NOW that the Nov. 16 friendly between the Philippines and Singapore is final, the two most pressing questions for fans are these--how much will the tickets cost and where can I buy one?
As early as a month ago, when this story broke, some fans were already asking, “where can we get tickets?” while hoping that these won’t be that expensive.
I’m sure this will be one of the things the Cebu Football Association is considering and I am pretty confident that their concern will be filling the stands, rather than raking in the sales. For an event of this magnitude, I don’t think you recoup your investment through ticket sales, but through the stories of the fans and players who will travel all the way to Cebu and tell all their fans and friends how much they enjoyed it.
So how much should the tickets be? P1,000, P500, or P300? I don’t know, really, but what I hope the organizers would do is offer the more expensive tickets first, at least a month before the event. That way, folks who are not from Cebu--and, judging from experience, fans who travel are always the first to buy them--can secure the their tickets before booking their flights and hotels.
The sales of the expensive tickets, too, could be a gauge for the organizers to whether offer the rest of the seats at a cheaper rate or at the cheap rate they intended it to be.
For a couple of years now, fans have been hoping for an Azkals game here, “Sus kung sa Cebu pa ni giduwa,” and now that we have our chance, let’s not miss this for the world.
Remember the two “ifs” that Dan Palami said the other month.
If the hosting is a success and if the Azkals make the Suzuki Cup semifinals this December, we could host it. Besides, has work on the Rizal Memorial Stadium started?

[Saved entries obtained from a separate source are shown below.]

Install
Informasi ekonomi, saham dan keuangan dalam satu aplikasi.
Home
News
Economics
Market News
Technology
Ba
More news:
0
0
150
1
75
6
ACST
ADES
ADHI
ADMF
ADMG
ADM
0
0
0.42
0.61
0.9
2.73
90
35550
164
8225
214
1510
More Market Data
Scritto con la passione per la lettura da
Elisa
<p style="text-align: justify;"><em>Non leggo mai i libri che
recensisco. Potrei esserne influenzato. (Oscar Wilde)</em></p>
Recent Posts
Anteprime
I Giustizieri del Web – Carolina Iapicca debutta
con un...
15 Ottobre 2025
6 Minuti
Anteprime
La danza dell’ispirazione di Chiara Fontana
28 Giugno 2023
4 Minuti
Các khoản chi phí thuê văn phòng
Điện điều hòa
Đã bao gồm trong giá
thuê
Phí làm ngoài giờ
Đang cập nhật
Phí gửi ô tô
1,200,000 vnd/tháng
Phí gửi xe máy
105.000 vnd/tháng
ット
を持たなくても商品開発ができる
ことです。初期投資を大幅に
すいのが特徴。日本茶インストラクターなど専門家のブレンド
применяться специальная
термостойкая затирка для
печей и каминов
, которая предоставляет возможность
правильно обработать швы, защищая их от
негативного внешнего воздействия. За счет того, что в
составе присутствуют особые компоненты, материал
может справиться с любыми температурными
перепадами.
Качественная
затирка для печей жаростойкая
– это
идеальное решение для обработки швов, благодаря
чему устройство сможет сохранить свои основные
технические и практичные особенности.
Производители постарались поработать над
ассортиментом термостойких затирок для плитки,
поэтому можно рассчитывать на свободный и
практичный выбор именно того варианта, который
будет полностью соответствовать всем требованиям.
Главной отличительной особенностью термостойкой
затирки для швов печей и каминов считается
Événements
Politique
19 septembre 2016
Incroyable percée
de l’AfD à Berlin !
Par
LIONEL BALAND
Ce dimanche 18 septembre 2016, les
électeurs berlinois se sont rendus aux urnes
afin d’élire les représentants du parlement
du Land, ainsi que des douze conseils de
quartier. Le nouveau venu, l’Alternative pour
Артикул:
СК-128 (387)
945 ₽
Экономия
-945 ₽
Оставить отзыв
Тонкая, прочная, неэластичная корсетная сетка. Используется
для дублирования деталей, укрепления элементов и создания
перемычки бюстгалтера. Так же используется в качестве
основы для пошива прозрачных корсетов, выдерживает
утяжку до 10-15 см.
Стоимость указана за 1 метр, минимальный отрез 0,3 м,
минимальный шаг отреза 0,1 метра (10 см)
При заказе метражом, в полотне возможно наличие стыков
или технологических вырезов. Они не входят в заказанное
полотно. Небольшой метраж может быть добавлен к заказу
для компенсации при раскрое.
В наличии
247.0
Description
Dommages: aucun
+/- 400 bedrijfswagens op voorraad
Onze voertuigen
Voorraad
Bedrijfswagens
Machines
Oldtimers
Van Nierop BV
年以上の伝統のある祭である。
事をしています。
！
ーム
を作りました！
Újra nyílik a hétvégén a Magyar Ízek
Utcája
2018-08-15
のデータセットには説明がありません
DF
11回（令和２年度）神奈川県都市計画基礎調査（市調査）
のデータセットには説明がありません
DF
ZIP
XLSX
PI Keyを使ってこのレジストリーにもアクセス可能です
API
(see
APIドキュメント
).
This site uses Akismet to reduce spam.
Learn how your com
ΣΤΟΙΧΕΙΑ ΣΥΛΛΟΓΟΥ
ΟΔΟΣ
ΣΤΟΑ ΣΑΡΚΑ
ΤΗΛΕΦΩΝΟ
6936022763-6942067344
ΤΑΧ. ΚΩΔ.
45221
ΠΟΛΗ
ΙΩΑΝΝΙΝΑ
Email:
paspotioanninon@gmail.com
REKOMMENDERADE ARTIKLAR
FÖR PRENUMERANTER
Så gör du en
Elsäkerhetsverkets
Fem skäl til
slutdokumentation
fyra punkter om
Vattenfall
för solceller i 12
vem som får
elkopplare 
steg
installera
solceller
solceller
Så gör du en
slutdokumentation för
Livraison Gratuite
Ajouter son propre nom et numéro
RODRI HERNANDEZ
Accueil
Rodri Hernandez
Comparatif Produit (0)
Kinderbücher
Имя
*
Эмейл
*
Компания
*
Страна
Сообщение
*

By the way, it’s great to see the change of attitude the Cebu City Sports Center management has when it comes to the football field. I remember in 2000, while doing a story on how poorly-maintained and dangerous to players it was, I and a photographer did a walkthrough at high noon. We wanted to know how much crap we could gather in one walkthrough and there were plenty—pieces of glass, nails, barbecue stick, sharp rocks and metals and what-have-you.
Now, CCSC manager Ricky Ballesteros announced a couple of weeks ago that he wants the use of the field regulated. And that should be the case because we don’t want to become the city-without-a-pitch, again.
The Nov. 16 game will be Cebu’s test—not just the CFA’s or Cebu City’s—and I hope everybody will pitch in to make sure Cebu passes the test.